5) Melvin Son of Alvin (1984) knocking off Porky’s (1981)

The Alvin Purple mother lode had been fairly well gorged by the late ‘70s – two films, a TV series – but the success of T&A American comedies in the early ‘80s seems to have inspired this late sequel, which took the one joke concept (homely man is irresistible to women) and made it a no joke concept by making it about a handsome male model type who is irresistible to women, replacing that with various Porky’s-era tropes (tubby best friend, etc). It’s got to be said though that this still made some money at the box office.

6) Running from the Guns (1986) knocking off 48 Hours (1982)

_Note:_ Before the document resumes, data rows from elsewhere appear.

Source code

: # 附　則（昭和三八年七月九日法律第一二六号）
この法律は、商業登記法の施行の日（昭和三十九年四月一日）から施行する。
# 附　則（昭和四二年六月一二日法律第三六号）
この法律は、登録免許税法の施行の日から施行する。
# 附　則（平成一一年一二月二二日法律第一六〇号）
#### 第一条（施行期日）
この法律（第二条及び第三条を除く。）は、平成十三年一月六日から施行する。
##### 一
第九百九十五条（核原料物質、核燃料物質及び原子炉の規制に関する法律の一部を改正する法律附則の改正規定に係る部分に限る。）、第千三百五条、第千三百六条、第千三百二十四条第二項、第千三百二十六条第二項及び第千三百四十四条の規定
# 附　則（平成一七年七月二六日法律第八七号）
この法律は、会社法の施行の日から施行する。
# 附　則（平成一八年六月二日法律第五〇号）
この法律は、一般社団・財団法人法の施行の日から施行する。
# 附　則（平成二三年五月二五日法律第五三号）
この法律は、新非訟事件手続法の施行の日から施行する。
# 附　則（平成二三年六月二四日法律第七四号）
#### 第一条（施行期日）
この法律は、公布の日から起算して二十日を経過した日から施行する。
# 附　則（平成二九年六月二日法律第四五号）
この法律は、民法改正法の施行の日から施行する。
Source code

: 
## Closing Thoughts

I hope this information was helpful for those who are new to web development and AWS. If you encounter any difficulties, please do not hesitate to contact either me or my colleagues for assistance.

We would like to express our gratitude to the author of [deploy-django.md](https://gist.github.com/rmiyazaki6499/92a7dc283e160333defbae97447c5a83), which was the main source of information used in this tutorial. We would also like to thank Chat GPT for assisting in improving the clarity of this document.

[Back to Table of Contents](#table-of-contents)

The Walter Hill classic revived the popularity of buddy action movies, best exemplified the previous decade with Freebie and the Bean and before that Butch Cassidy and before that Vera Cruz and before that… What Price Glory. Guns was a Burrowes Film Group Production featuring Burrowes favourite talents like Jon Blake and Mark Hembrow… There’s no reason films like this couldn’t have worked in Australia, this just wasn’t done that well…

7) Crosstalk (1982) knocking off Rear Window (1954)

The Hitchcock/John Michael Hayes classic had already “inspired” an excellent Oz film, RoadgamesCrosstalk was a more direct knock off. It’s a film best remembered for the fact that the director was sacked during production.

8) Turkey Shoot (1982) knocking off The Most Dangerous Game (1932)

Versions of the classic story ‘Most Dangerous Game’ appear at least once a decade (the most recent version is being done for Quibi with Australia’s own Liam Hemsworth). This was Australia’s 10BA version directed with great pace by Brian Trenchard-Smith and featuring an excellent cast and perhaps Australian cinema’s most notable werewolf.

9) Dark Age (1987) knocking off Jaws (1975)

The phenomenal box office success of Jaws meant producers inevitably looked towards Australia’s deadly fauna as a source of inspiration, resulting in movies about killer pigs (Razorback) and this one about a killer croc. In hindsight, it’s actually weird that more films about killer animals weren’t made in the 10BA era.

10) Far East (1982) knocking off Casablanca (1943)

A movie normally considered too smart to be classed as a “10BA movie”, it nonetheless rips off its source material as much as any other movie on this list. Part of Australian cinema’s (brief as it turned out) interest in Asia in the early ‘80s.